What you are asked to do:
Give the data again exactly as written, without any of its pictures.

Records for this task:

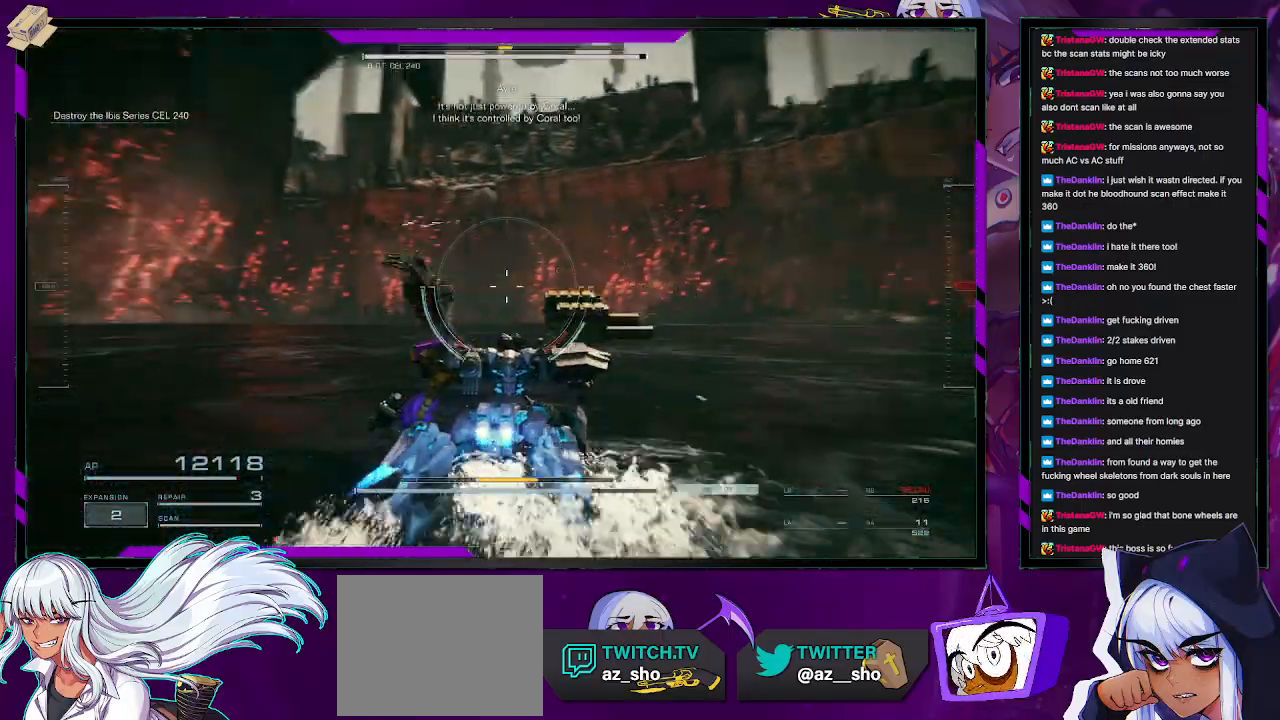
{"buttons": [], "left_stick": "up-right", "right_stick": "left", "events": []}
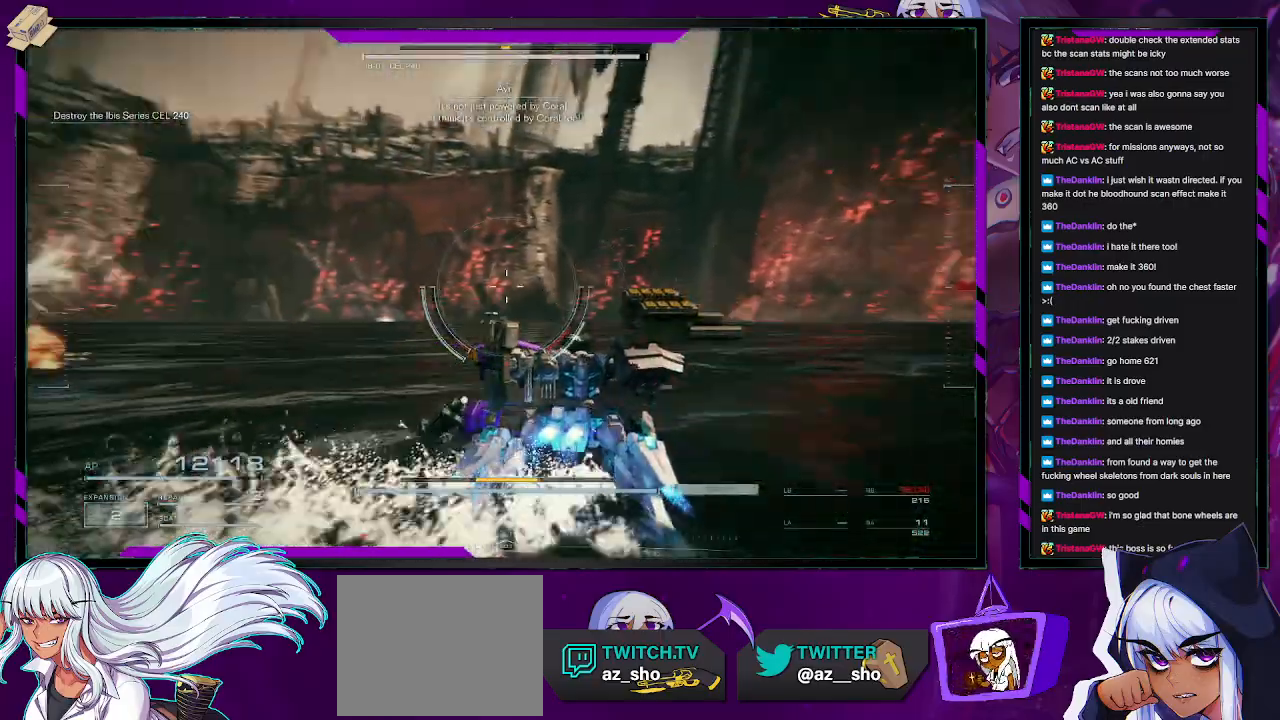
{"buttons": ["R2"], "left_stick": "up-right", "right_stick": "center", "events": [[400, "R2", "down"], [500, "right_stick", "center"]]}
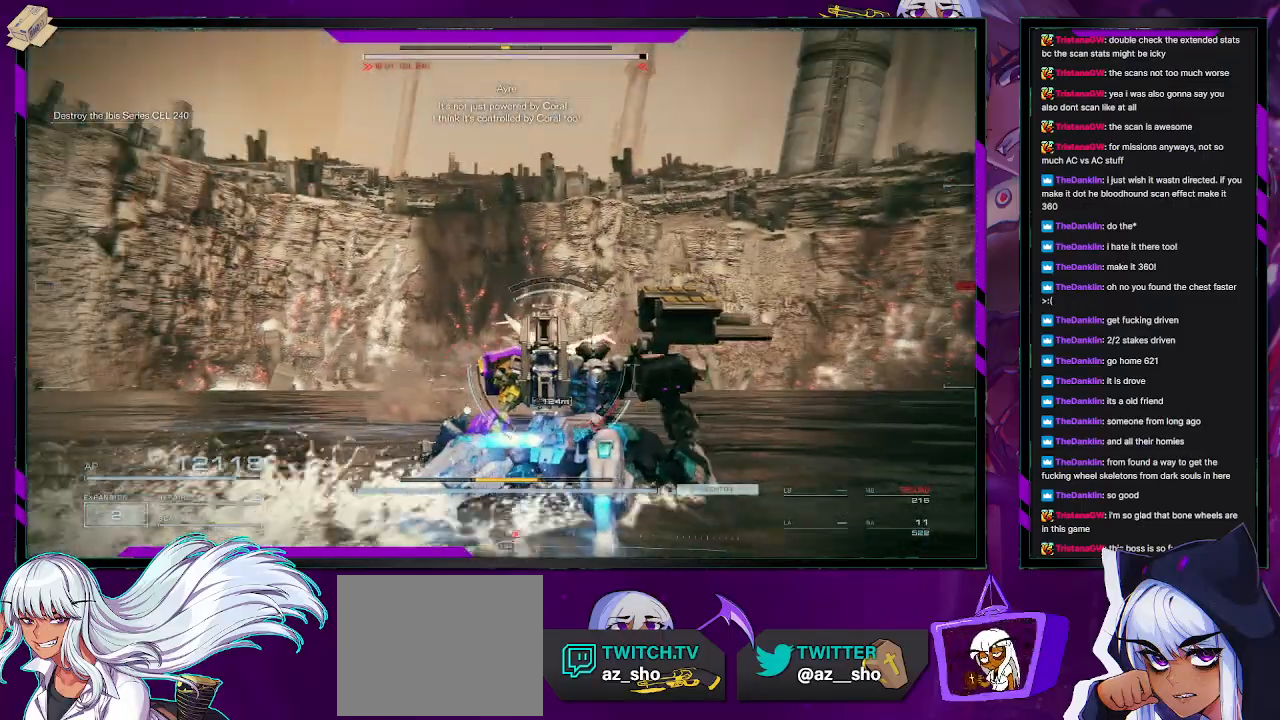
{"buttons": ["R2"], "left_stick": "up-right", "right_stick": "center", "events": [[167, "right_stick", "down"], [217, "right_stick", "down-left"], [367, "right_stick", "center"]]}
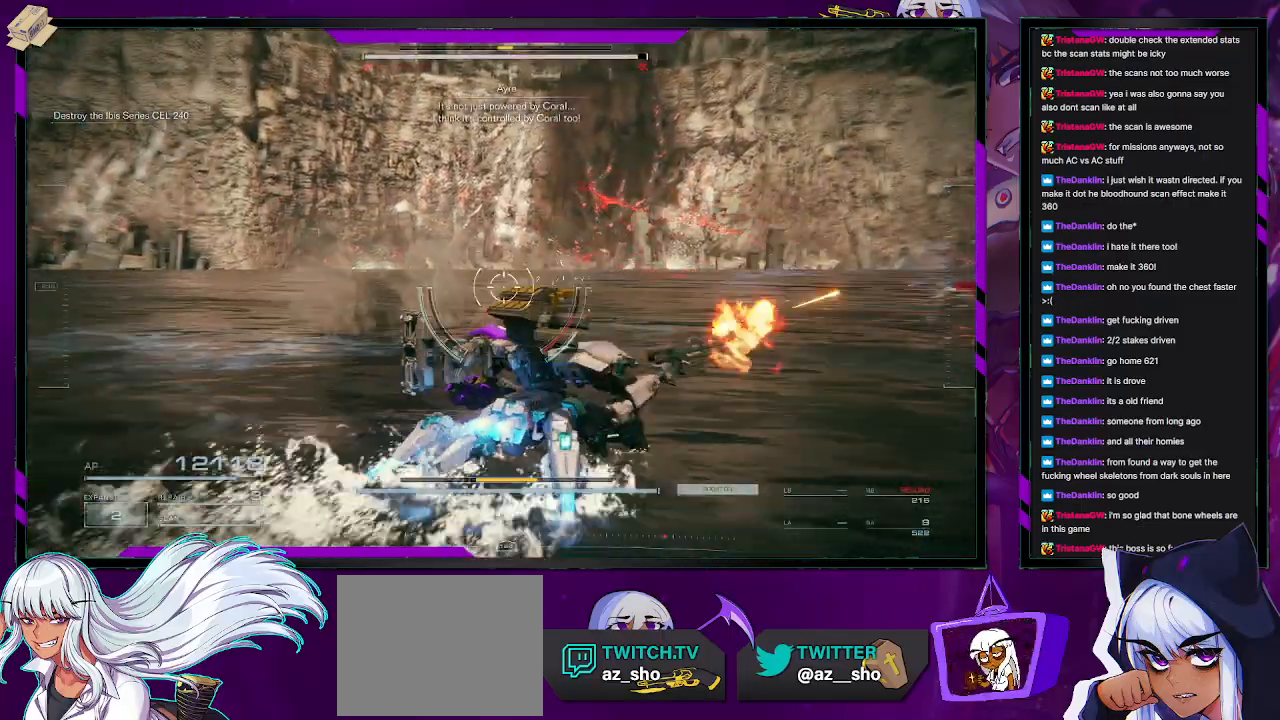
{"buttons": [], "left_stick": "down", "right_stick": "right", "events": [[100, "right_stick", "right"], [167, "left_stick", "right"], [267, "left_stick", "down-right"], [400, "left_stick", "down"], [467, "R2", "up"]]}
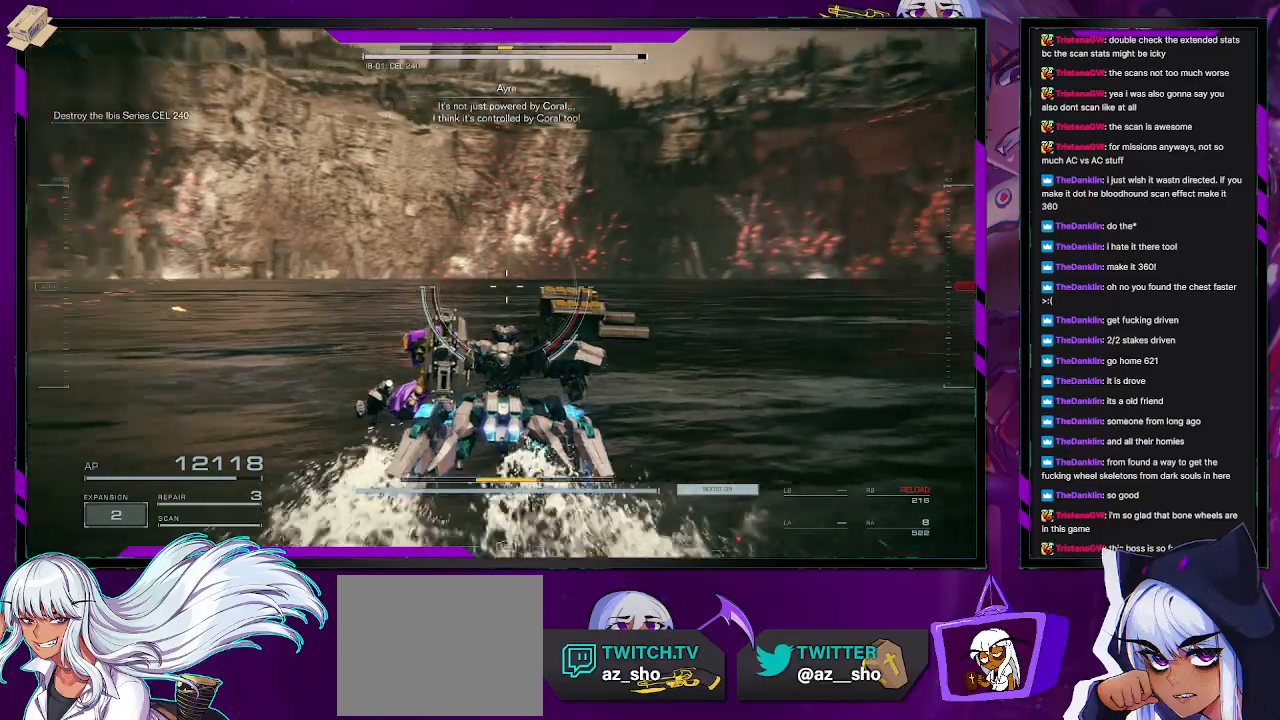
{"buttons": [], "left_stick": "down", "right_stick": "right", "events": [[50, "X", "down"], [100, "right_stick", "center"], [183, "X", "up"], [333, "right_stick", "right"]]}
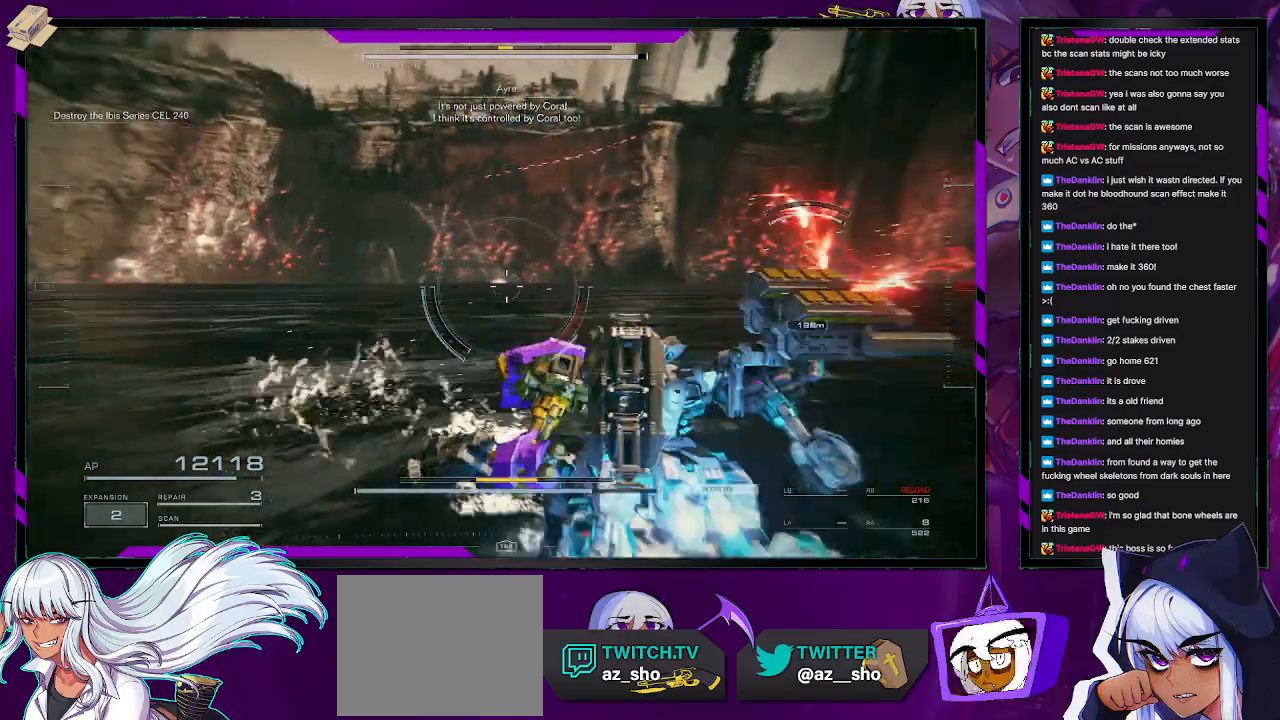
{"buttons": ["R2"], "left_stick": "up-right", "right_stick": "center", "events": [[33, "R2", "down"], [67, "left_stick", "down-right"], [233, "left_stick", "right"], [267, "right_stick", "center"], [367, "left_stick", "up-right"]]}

Answer box:
{"buttons": [], "left_stick": "up-right", "right_stick": "left", "events": []}
{"buttons": ["R2"], "left_stick": "up-right", "right_stick": "center", "events": [[400, "R2", "down"], [500, "right_stick", "center"]]}
{"buttons": ["R2"], "left_stick": "up-right", "right_stick": "center", "events": [[167, "right_stick", "down"], [217, "right_stick", "down-left"], [367, "right_stick", "center"]]}
{"buttons": [], "left_stick": "down", "right_stick": "right", "events": [[100, "right_stick", "right"], [167, "left_stick", "right"], [267, "left_stick", "down-right"], [400, "left_stick", "down"], [467, "R2", "up"]]}
{"buttons": [], "left_stick": "down", "right_stick": "right", "events": [[50, "X", "down"], [100, "right_stick", "center"], [183, "X", "up"], [333, "right_stick", "right"]]}
{"buttons": ["R2"], "left_stick": "up-right", "right_stick": "center", "events": [[33, "R2", "down"], [67, "left_stick", "down-right"], [233, "left_stick", "right"], [267, "right_stick", "center"], [367, "left_stick", "up-right"]]}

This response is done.